Text shown.
# Equivalent of a PC batch file needed



## fixxxer (Aug 10, 2005)

Hi there, 

I am running two Xservers, one of them, our primary open directory server also hosts a roaming profile folder. I need to create some type of script or program that would allow me to make a daily copy of that folder on the second Xserver. 

In the PC world, this would be easily done through a batch file, and simply setting it up as a scheduled task, but I am not sure how to go about it in a MAC environment. 

Any suggestions?

Thanks.


----------



## barhar (Aug 10, 2005)

Sadly, unlike Windoze, MacOS X only comes (built-in) with several (plus) scripting capabilities:
Applescript, AppleScript Studio, Automator ('Tiger' 10.4.x), bash, csh, ksh, Perl, php, Python, Ruby, tcsh, tclsh, and zsh. To the best of my knowledge ...; and, I may have missed some others.

See 'Google' and 'Open Source on MacOS X' for most of the above MacOS X scripting abilities.

Work to do.
**a)** From the list of scripting capabilities in the forum thread on replacing a PC batch file, give every name that ends in the letters "sh".
**b)** Carry on the forum thread on replacing a PC batch file with the next reply, starting after its final sentence.
The rows placed after this thread are separate material and have no connection to it.

Extracted entries.
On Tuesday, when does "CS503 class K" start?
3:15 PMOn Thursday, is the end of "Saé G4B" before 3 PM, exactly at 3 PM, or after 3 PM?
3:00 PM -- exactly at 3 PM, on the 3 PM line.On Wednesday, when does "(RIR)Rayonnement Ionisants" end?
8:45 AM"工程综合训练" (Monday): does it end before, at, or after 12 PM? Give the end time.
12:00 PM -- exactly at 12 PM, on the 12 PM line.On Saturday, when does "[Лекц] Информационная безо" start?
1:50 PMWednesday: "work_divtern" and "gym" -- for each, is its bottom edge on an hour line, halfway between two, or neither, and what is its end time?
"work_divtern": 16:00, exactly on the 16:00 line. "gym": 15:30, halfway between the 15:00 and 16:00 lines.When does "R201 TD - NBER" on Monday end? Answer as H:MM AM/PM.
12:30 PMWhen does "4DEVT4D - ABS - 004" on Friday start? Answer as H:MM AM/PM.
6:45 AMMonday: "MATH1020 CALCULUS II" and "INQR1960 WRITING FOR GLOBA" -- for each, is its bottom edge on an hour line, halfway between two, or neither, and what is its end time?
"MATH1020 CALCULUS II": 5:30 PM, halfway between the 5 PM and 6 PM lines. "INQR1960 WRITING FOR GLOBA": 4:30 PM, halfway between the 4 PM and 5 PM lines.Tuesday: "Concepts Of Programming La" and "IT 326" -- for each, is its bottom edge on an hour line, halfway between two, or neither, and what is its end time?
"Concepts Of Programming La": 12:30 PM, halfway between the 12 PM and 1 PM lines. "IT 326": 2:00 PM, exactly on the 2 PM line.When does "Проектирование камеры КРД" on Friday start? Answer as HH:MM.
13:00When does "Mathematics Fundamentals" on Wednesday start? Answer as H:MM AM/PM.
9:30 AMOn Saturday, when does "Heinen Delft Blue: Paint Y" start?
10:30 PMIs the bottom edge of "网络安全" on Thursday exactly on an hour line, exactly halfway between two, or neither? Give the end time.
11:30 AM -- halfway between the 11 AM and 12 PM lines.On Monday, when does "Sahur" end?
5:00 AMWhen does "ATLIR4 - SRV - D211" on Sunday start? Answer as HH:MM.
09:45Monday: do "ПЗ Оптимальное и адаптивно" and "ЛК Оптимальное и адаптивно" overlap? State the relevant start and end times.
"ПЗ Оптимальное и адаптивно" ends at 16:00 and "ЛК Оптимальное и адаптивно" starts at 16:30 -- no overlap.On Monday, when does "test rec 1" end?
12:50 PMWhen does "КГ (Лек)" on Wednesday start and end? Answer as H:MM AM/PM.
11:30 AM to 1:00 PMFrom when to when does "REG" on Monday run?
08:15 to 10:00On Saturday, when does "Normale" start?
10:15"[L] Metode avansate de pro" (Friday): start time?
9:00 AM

Responses by task.
**a)** bash, csh, ksh, tcsh, tclsh, zsh

**b)**
For AppleScript information click here; for AppleScript, AppleScript Studio, and Automator - Programming Guides click here.

Once you create the MacOS X script - you have the option of simply setting it up as a scheduled task via 'cron's 'crontab'.


----------



## texanpenguin (Aug 20, 2005)

10.4 uses launchd I think for scheduled events (rather than cron)


----------



## macbri (Aug 20, 2005)

texanpenguin said:
			
		

> 10.4 uses launchd I think for scheduled events (rather than cron)


Well, not quite.  Launchd is the "original" process, in that way that 'init' is for Linux. In that regard it's the parent of all other process on the system.  So it starts cron and uses "periodic" which is an interface to cron, for Apple's scheduled jobs.  But it's still cron that's responsible for launching scheduled commands.


----------



## TommyWillB (Aug 20, 2005)

barhar said:
			
		

> Sadly, unlike Windoze, MacOS X only comes (built-in) with...


Sad for WinDoze you mean...


----------



## TommyWillB (Aug 20, 2005)

If you just want to do a daily copy, get a backup tool like Carbon Copy Cloner or Retrospect... They both can be scheduled to do this very basic task.


----------



## fox66 (May 27, 2009)

I know this is old, but I cannot resist...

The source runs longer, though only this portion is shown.